Un boato devastante ha squarciato la notte a Castel d’Azzano, poco fuori Verona, causando la morte di tre carabinieri e il ferimento di oltre una quindicina tra militari, polizia e vigili del fuoco. L’operazione di sgombero era diretta contro tre fratelli — Franco, Dino e Maria Luisa Ramponi — che, secondo gli inquirenti, avrebbero saturato l’edificio con gas prima dell’irruzione per impedire l’esecuzione del provvedimento giudiziario.
Tra le vittime figura il Luogotenente Marco Piffari, accanto a lui il Carabiniere Scelto Davide Bernardello e il Brigadiere Capo Valerio Daprà. Le squadre speciali dell’Arma, insieme agli operatori dell’Uopi e ai vigili del fuoco, stavano entrando con cautela, consapevoli delle minacce passate: già in precedenza i tre fratelli avevano avvertito che sarebbero disposti a far saltare tutto pur di non lasciare la proprietà.
L’esplosione è scattata all’apertura dell’ingresso — probabilmente a causa di una scintilla che ha innescato le bombole — e ha travolto gli agenti e i pompieri, causandone il crollo totale. L’immobile su due piani è collassato, rendendo la scena simile a un teatro di guerra.
Diciassette persone tra carabinieri, poliziotti e vigili del fuoco risultano ferite, ma nessuna in imminente pericolo di vita secondo fonti sanitarie locali. Due dei fratelli, Maria Luisa e Dino, sono stati trovati all’interno del casolare con gravi ustioni e sono attualmente ricoverati, mentre Franco, inizialmente fuggito, è stato catturato poco dopo in una campagna vicina.
Il procuratore capo Raffaele Tito ha parlato di omicidio volontario e premeditato e sta valutando l’ipotesi di strage, sostenendo che non ci sia “alcun dubbio” sulla natura dolosa dell’azione. Sono state rinvenute 5-6 bombole nel casolare e si attendono i filmati delle bodycam per integrare la ricostruzione. Prima dell’esplosione alcuni operatori avrebbero udito un sibilo sospetto, forse legato alla fuoriuscita del gas.
Le reazioni istituzionali sono state immediate: il presidente Mattarella ha espresso “sconcerto e profondo dolore”, mentre la premier Giorgia Meloni ha richiamato il sacrificio di chi “serve lo Stato”, inviando vicinanza alle famiglie delle vittime e augurando pronta guarigione ai feriti. Il ministro dell’Interno, Matteo Piantedosi, ha definito il bilancio “terribile” ricordando che, al momento dell’accesso forzoso, si è percepito l’odore del gas immediatamente prima della deflagrazione.

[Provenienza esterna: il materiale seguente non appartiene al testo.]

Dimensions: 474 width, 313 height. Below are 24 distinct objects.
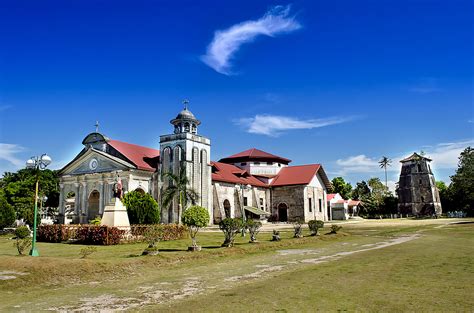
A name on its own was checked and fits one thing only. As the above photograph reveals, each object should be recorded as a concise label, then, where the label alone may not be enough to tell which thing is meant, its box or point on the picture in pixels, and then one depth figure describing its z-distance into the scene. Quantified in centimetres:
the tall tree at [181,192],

Secondo il sindacato dei Carabinieri (SIM), i tre militari deceduti erano impegnati a Padova e Mestre, e vengono descritti come uomini apprezzati, devoti all’uniforme e al servizio pubblico, fino all’estremo sacrificio. Il governatore del Veneto Luca Zaia ha fatto sapere che il boato è stato avvertito fino a 5 chilometri di distanza, definendo l’episodio “una tragedia che scuote tutto il Veneto”.
I precedenti indicano che già nel novembre 2024 i fratelli Ramponi si opposero a uno sgombero, saturando l’abitazione con gas e minacciando di far saltare tutto, salendo anche sul tetto con taniche di benzina. Allora l’intervento dei vigili del fuoco e dei carabinieri evitò il peggio. Quel modus operandi tragicamente si è ripetuto stanotte con esiti mortali.
L’indagine prosegue con accertamenti forensi e interrogatori non appena i fermati saranno in condizioni. Le forze dell’ordine dovranno rispondere alle domande più drammatiche: come sia stato possibile prevenire una simile deflagrazione, quali errori — se ce ne sono stati — siano stati commessi e chi porterà la responsabilità di una notte di devastazione e lutto.